The allegations leveled at ADC are serious, and everyone involved deserves a fair and thorough investigation, but that investigation should start at the top. There is potentially a lot of blame to go around — the organization that had repeated opportunities and failed to properly investigate the allegations, members of the community who failed to intercede on behalf of numerous young women who had come forward through the years, and the man at the heart of the scandal.

In the past week, many Arab-American leaders across the country have stepped forward, setting their longstanding relationships aside, to call for an investigation. At the same time, community message boards, the comments sections of news articles and social media feeds were flooded with examples of the “just-world fallacy” — our need to make sense out of the nonsensical and believe the world is just and fair at all times. It’s hard for us to imagine that good people do bad things, or that bad things happen to good people, and so we rationalize sexual violence and harassment by blaming the victim or, as ADC apparently did, ignoring the accusations.

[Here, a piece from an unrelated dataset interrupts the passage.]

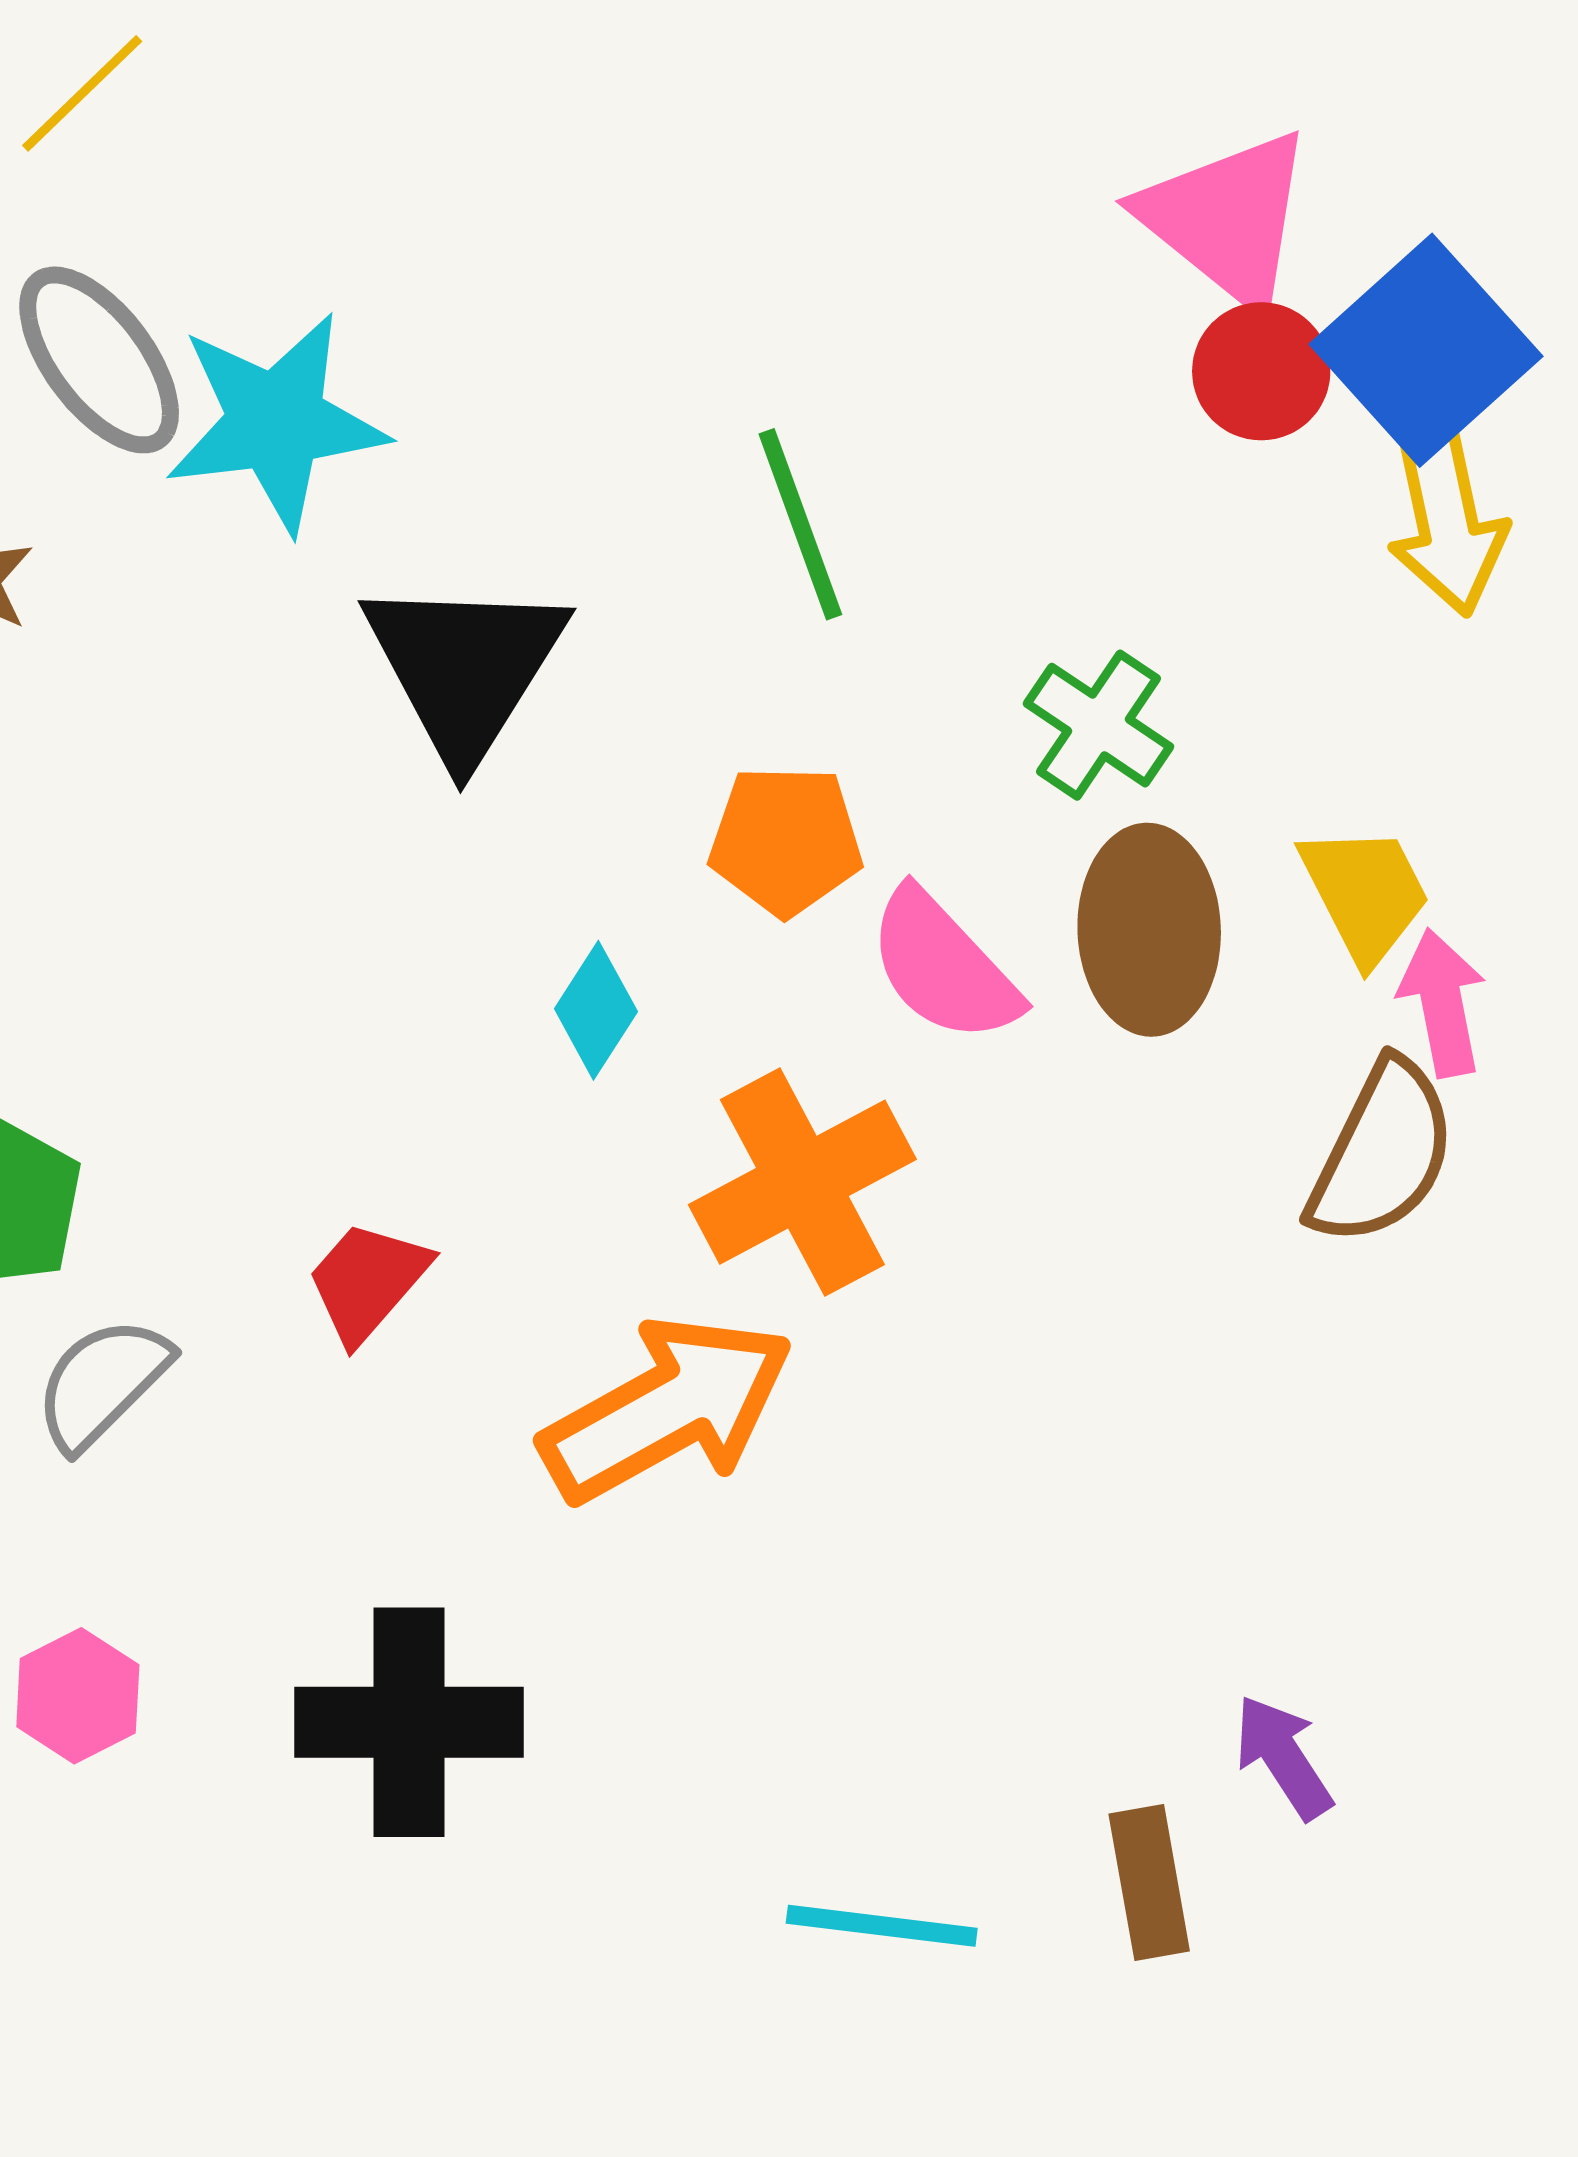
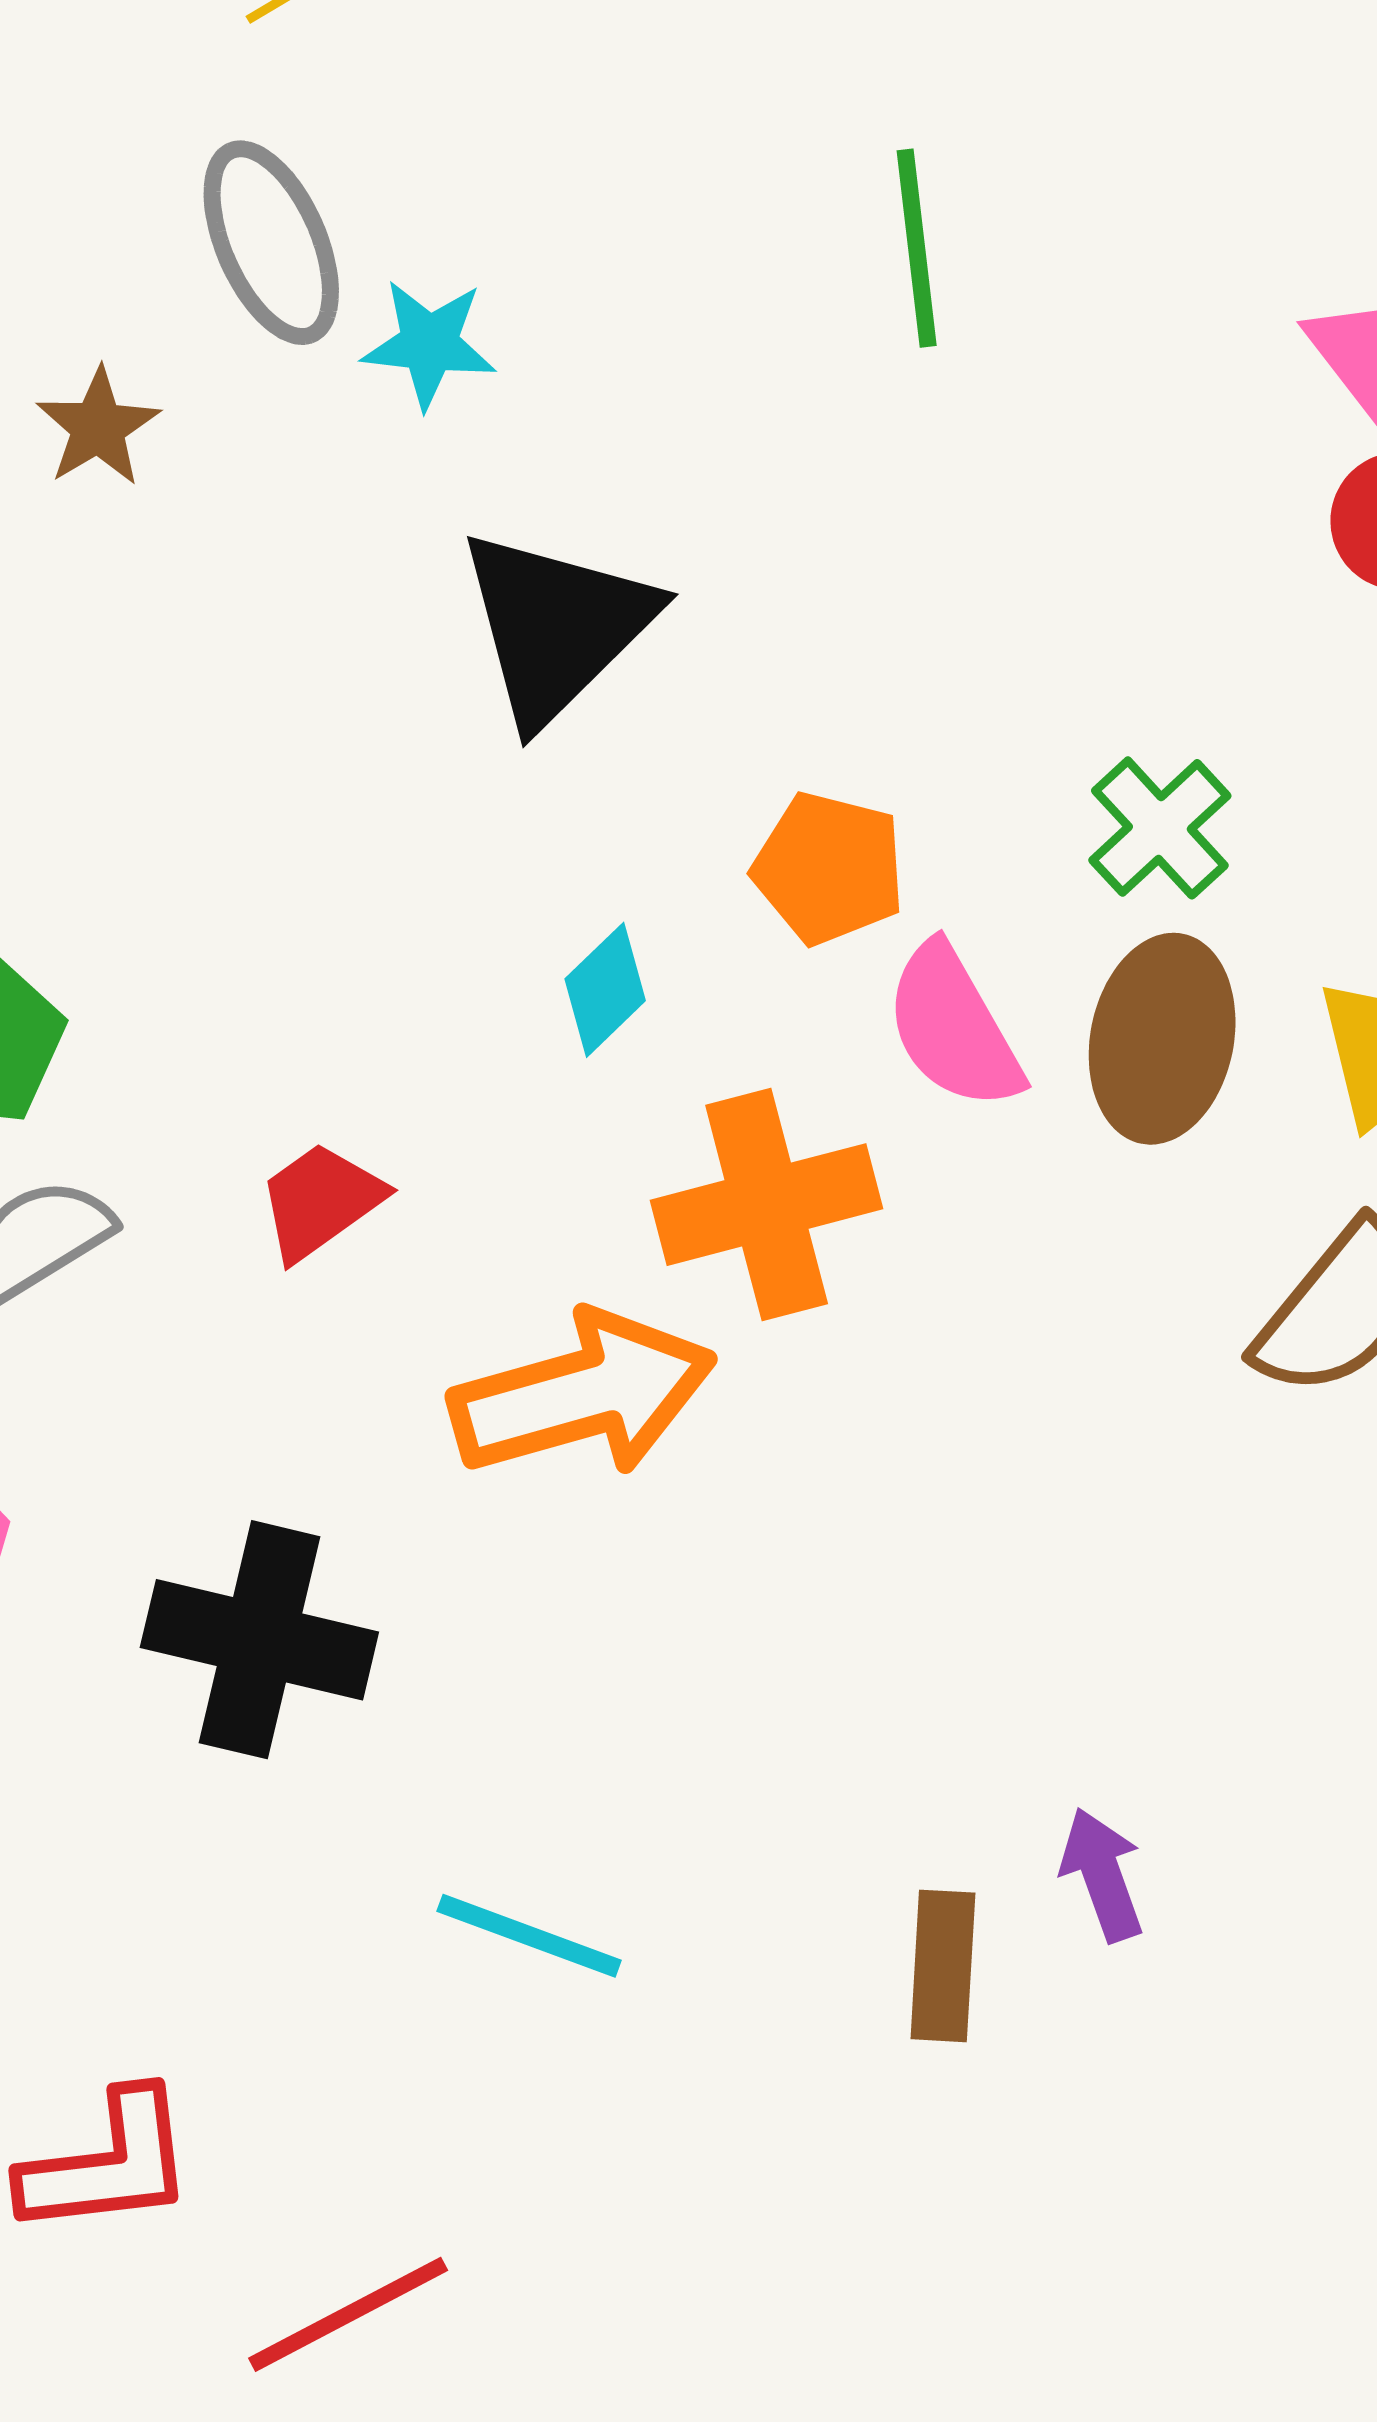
cyan star: (276, 422) -> (429, 344), size x0.6
green line: (800, 524) -> (917, 248), moved
cyan line: (882, 1926) -> (529, 1936), moved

We question a victim’s motivations and actions and just hope it will all go away in an attempt to distance ourselves from the possibility that it could happen to us, our sisters or our daughters. Or perhaps it is simply that we can’t fathom that a community leader could be culpable.

Regardless, the end result is the same; by blaming, shaming and ignoring the victim, we fail to hold those responsible accountable, and we discourage other victims from coming forward for fear of being judged.

In our quest for justice, however, our purpose must be broader than punishing individual perpetrators in the courts or, worse, the court of public opinion.

We must also hold ourselves accountable. How did we get to this point and, more importantly, how do we, as a society, build a movement to truly end sexual harassment, sexism and violence against women wherever it occurs?

We must take our words to action and seek fundamental social change. It starts at every dinner table and should reverberate through our schools, religious institutions and community organizations.

At stake is the inherent right of every woman to live with dignity.